SELECTED EXTRACT:
--------------------------------------------------
Six months after the December 20 elections failed to produce a government, yesterday’s elections confirmed the deep popular disaffection and the collapse of the two-party system that has dominated the Spanish political life since the collapse of the fascist Franco regime in 1978.

With 98 percent of the votes counted, the conservative Popular Party (PP) has won the elections with 33 percent of the vote, obtaining 137 seats, still far from the 176 seats necessary for an absolute majority in the 350-seat parliament.

The Socialist Party (PSOE) came second, with its worst electoral results since the first post-Franco elections in 1977, with 22 percent of the vote and 85 seats. The pseudo-left Unidos Podemos (UP) alliance of Podemos and the Stalinist-led United Left (IU) parties got 21 percent and 71 seats, the same result as the last elections. The right-wing Citizens party won 13 percent and 32 seats.

The nationalists and separatists from Catalonia (CDC and the ERC), the Basque country (PNV and EH Bildu) and the Canary Islands (CC) sum up 25 seats.

The results are also marked by record levels of abstention, with 32 percent of the electorate abstaining, a particularly clear indication of the deep unpopularity of the regime. Despite deep social opposition to austerity, to the EU and militarism among masses of working people, no party has emerged that speaks to this sentiment.
--------------------------------------------------
ENTRIES:

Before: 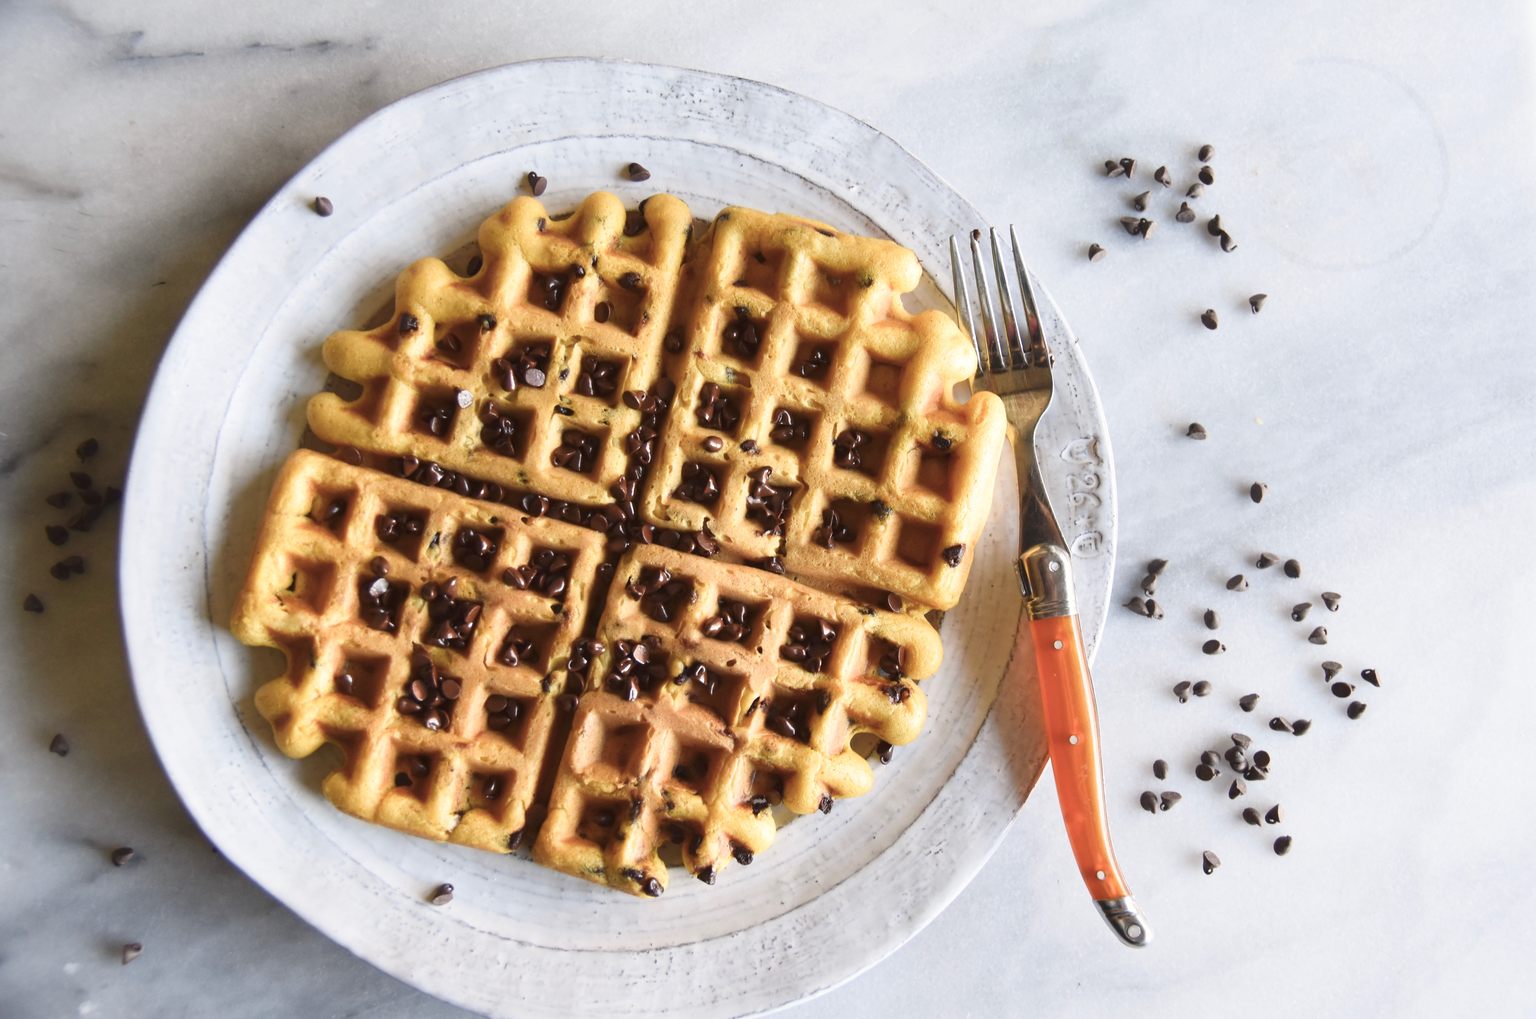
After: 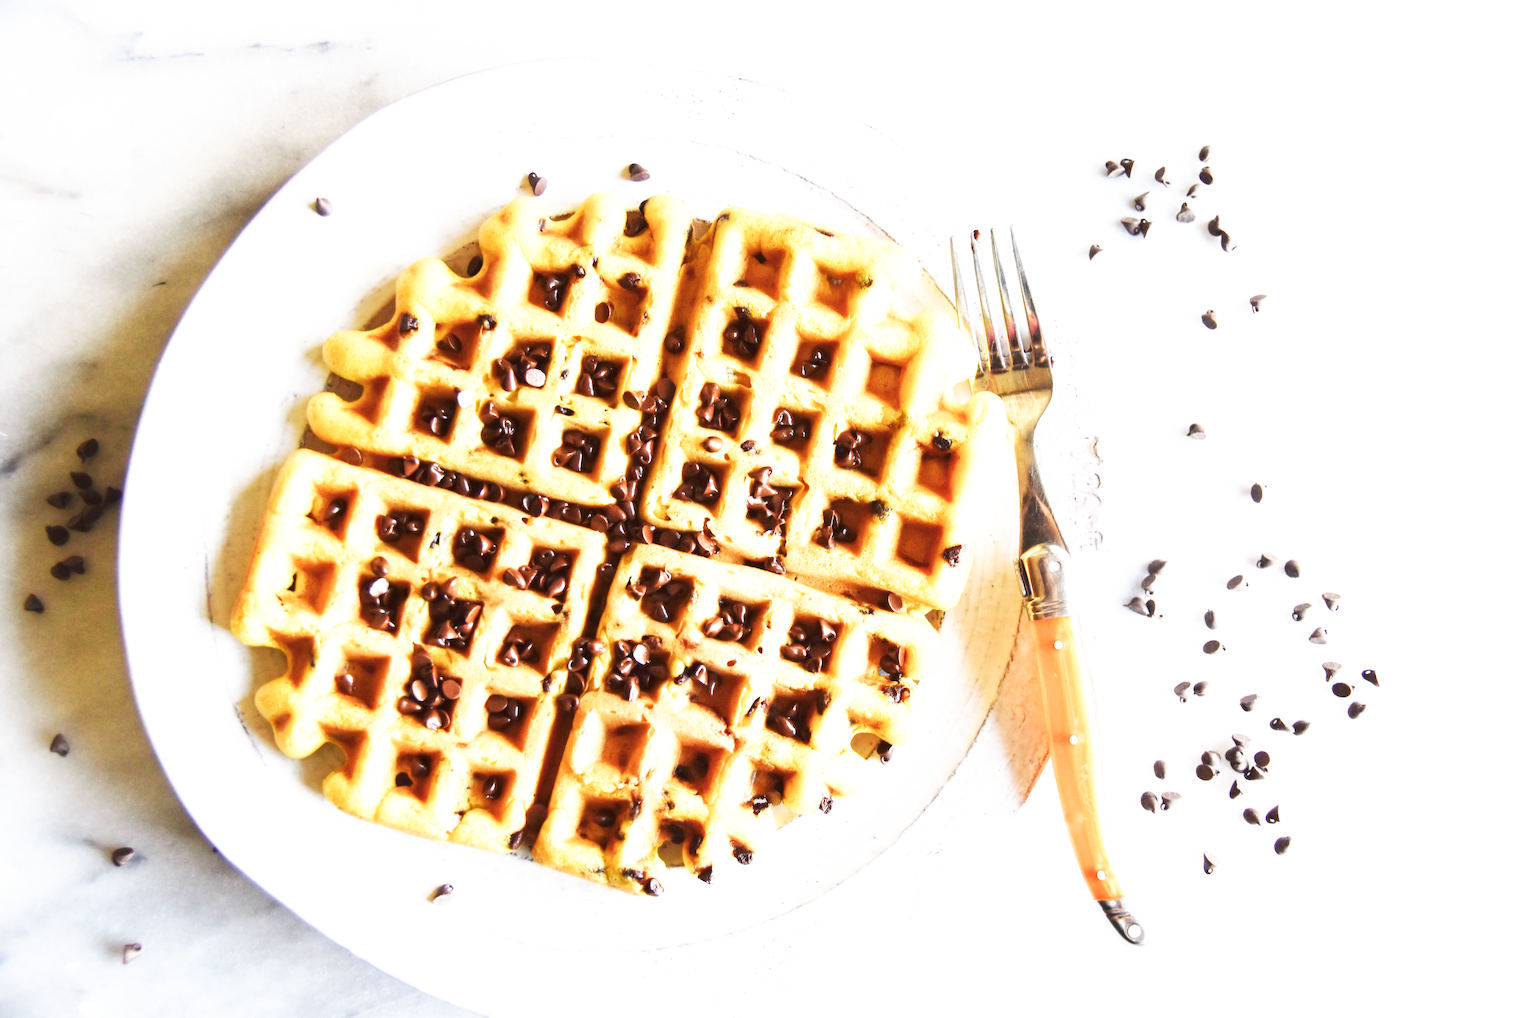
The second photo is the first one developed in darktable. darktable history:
contrast equalizer: y [[0.5, 0.5, 0.472, 0.5, 0.5, 0.5], [0.5 ×6], [0.5 ×6], [0 ×6], [0 ×6]], mix -0.998
tone equalizer: edges refinement/feathering 500, mask exposure compensation -1.57 EV, preserve details no
levels: mode automatic, white 99.88%, levels [0.026, 0.507, 0.987]
base curve: curves: ch0 [(0, 0) (0.007, 0.004) (0.027, 0.03) (0.046, 0.07) (0.207, 0.54) (0.442, 0.872) (0.673, 0.972) (1, 1)], preserve colors none
exposure: black level correction 0, exposure 0.695 EV, compensate highlight preservation false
--------------------------------------------------
WHAT IS ASKED:
1. From the Spanish election report, list each party or alliance that is given both a vote share and a seat count, with those two figures.
2. Please check each statement against the Spanish election report and answer yes or no, quoting the words that decide it.
(a) The Popular Party won an absolute majority.
(b) Unidos Podemos got the same result as in the previous elections.
(c) Abstention was below 30 percent.
3. According to the Spanish election report, how many seats does a party need for an absolute majority in parliament?

WORKED ANSWERS:
1.
- Popular Party (PP): 33 percent, 137 seats
- Socialist Party (PSOE): 22 percent, 85 seats
- Unidos Podemos (UP): 21 percent, 71 seats
- Citizens: 13 percent, 32 seats

2.
(a) No: "still far from the 176 seats necessary for an absolute majority"
(b) Yes: "the same result as the last elections"
(c) No: "with 32 percent of the electorate abstaining"

3. 176 seats in the 350-seat parliament.